● **DESCRIPTION OF THE TASK**
Data follows below. Repeat exactly the lines between the line holding "right eye: (744, 574)" and the line holding "right hip: (176, 165)", inclusive, and nothing more; drop pictures.
____
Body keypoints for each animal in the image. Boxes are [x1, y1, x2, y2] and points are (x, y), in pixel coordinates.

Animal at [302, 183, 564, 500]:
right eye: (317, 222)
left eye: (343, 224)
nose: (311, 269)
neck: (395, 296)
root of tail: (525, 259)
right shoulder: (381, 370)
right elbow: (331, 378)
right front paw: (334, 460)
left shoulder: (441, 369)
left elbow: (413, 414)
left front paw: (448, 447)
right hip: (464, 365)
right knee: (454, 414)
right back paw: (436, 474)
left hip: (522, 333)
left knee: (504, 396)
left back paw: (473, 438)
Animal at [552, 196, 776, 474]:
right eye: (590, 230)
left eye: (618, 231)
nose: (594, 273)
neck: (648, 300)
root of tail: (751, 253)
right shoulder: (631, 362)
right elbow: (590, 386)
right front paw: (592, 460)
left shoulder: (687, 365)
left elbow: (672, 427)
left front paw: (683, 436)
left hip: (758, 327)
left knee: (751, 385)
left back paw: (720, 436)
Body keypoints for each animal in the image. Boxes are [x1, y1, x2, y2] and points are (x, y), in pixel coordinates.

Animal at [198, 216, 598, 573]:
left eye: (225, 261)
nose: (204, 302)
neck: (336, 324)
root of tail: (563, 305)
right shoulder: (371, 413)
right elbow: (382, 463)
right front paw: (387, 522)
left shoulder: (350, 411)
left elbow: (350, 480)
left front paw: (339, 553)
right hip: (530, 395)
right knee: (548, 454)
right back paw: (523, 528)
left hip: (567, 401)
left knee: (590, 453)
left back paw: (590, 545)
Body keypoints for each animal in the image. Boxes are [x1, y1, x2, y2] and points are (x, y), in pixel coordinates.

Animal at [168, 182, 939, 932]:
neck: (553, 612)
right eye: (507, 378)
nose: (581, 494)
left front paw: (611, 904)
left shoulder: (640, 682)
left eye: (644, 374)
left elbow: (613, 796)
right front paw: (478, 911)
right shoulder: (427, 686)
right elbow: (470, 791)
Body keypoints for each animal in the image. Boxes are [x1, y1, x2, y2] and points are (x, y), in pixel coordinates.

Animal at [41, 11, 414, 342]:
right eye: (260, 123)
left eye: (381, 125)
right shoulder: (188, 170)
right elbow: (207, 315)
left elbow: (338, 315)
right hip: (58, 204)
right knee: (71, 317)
____
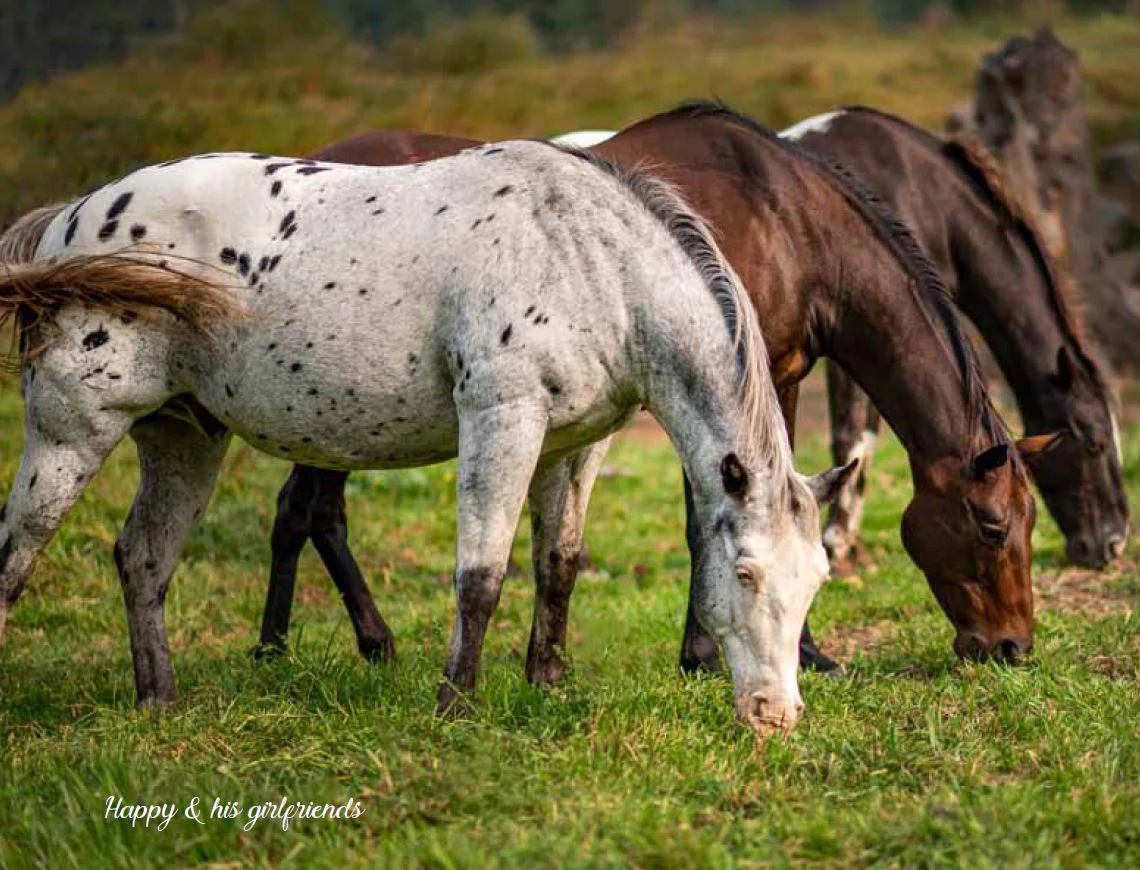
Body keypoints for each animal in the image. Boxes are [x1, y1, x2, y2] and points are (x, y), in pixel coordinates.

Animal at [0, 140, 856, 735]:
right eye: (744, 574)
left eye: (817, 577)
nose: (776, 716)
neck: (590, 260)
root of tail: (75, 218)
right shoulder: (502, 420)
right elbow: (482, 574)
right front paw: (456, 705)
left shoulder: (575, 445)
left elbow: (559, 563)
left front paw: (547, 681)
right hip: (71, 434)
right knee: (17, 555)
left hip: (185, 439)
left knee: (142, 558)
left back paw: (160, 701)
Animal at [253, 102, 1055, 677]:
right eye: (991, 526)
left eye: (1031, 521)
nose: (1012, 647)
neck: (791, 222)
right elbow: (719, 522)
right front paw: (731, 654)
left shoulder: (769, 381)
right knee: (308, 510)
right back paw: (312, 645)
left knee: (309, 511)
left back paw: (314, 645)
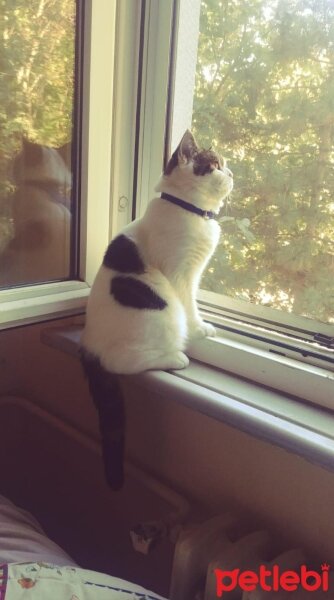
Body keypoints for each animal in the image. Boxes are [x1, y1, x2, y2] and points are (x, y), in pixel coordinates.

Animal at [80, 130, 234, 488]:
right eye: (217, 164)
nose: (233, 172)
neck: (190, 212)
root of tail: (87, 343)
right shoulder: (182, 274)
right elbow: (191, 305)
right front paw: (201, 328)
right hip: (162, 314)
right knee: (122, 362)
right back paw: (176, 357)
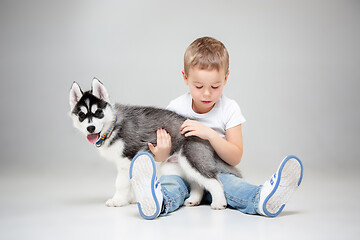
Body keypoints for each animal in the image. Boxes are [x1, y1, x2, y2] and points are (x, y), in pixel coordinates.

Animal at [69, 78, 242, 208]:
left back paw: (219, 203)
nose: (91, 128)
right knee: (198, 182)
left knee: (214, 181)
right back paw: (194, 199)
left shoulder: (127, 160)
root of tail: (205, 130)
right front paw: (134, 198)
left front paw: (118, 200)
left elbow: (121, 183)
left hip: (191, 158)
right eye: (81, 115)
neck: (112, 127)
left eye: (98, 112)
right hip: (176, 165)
____
● **ANSWER FOR THE TASK**
right eye: (744, 574)
left eye: (817, 577)
nose: (776, 716)
neck: (590, 260)
root of tail: (75, 218)
right shoulder: (502, 420)
right elbow: (482, 574)
right front paw: (456, 705)
left shoulder: (575, 445)
left elbow: (559, 563)
left front paw: (547, 681)
right hip: (71, 434)
right knee: (17, 555)
left hip: (185, 439)
left knee: (142, 558)
left back paw: (160, 701)
Animal at [253, 102, 1055, 677]:
right eye: (991, 526)
left eye: (1031, 521)
nose: (1012, 647)
neck: (791, 222)
right elbow: (719, 522)
right front paw: (731, 654)
left shoulder: (769, 381)
right knee: (308, 510)
right back paw: (312, 645)
left knee: (309, 511)
left back paw: (314, 645)
Body keypoints for each animal in the image. Boxes are [x1, y1, x2, y2] and points are (x, y), in pixel coordinates.

Animal at [80, 130, 234, 488]:
right eye: (217, 164)
nose: (233, 172)
neck: (190, 212)
root of tail: (87, 343)
right shoulder: (182, 274)
right elbow: (191, 305)
right front paw: (201, 328)
right hip: (162, 314)
right knee: (122, 362)
right back paw: (176, 357)
Body keypoints for each animal in the image. Boxes are [x1, y1, x2, y2] and points are (x, y), in pixel coordinates.

Animal at [69, 78, 242, 208]:
left back paw: (219, 203)
nose: (91, 128)
right knee: (198, 182)
left knee: (214, 181)
right back paw: (194, 199)
left shoulder: (127, 160)
root of tail: (205, 130)
right front paw: (134, 198)
left front paw: (118, 200)
left elbow: (121, 183)
left hip: (191, 158)
right eye: (81, 115)
neck: (112, 127)
left eye: (98, 112)
right hip: (176, 165)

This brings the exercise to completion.